"Some boys play like monkeys," she said in Yiddish. "They don't know what they are at. May I know evil if they do. My Bennie is not that sort of a pianist, thank God! He knows what he is talking about—on his piano, I mean.
You saw for yourself that he played with head and heart, didn't you?"
"Indeed, I did," I said, with ardor. "I liked his playing very much."

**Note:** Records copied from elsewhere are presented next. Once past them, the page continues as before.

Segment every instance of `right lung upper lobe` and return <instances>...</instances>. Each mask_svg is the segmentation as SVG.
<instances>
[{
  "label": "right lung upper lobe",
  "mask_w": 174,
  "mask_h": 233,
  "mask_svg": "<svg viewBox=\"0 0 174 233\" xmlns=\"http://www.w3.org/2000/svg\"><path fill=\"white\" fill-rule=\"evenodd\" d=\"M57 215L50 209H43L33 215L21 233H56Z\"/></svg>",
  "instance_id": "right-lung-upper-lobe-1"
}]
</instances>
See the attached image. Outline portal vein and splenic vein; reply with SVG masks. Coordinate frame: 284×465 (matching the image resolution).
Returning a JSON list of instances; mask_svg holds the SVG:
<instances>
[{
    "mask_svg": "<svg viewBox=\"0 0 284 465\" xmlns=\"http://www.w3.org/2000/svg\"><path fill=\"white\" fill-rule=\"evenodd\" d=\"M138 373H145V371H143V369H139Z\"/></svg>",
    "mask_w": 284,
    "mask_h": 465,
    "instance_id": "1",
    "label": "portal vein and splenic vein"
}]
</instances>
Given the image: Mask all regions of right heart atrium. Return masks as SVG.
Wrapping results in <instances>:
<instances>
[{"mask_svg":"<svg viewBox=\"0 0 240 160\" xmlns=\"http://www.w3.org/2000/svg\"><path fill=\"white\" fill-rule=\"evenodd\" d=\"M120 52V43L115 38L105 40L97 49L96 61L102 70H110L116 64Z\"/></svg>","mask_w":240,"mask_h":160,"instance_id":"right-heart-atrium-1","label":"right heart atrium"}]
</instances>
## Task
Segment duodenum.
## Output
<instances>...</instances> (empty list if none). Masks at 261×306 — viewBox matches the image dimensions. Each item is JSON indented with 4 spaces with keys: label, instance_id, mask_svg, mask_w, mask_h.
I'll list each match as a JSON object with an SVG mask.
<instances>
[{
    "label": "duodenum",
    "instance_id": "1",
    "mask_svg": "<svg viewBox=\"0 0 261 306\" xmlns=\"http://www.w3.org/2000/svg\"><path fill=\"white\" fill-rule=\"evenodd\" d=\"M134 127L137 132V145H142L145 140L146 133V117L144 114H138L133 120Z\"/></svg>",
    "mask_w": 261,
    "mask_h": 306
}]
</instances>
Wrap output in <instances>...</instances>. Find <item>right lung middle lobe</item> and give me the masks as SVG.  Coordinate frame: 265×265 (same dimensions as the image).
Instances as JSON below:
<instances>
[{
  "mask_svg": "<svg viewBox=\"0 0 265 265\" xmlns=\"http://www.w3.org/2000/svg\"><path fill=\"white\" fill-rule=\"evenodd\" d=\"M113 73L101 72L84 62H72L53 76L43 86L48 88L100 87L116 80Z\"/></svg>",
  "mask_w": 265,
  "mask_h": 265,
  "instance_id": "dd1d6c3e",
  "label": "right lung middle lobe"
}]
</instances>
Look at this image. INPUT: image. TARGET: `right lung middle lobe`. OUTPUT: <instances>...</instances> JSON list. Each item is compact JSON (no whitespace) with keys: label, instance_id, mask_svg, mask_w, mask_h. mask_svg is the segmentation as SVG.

"Yes, it comes right from his heart," she pursued. "He has a golden temperament. The piano just talks under his fingers. I mean what I say.
People think a piano is just a row of dead pieces of bone or wood. It is not. No, sirrah. It has speech just like a human being, provided you know how to get it out of the keyboard. Bennie does."
In a certain sense this unlettered woman was being educated by her little boy in the same manner as Dora had been and still was, perhaps, by Lucy
There were at least three girls in the gathering who were decidedly pretty.
One of these was a graduate of Normal College. She was dark-eyed, like Miss Kalmanovitch, but slender and supple and full of life. Everybody called her affectionately by her first name, which was Stella. At the supper-table, in the dining-room, I was placed beside Miss Kalmanovitch, but I gave most of my attention to Stella, who was seated diagonally across the table from us.
I felt quite at home now
"What was your favorite subject at college?" I questioned Stella, facetiously.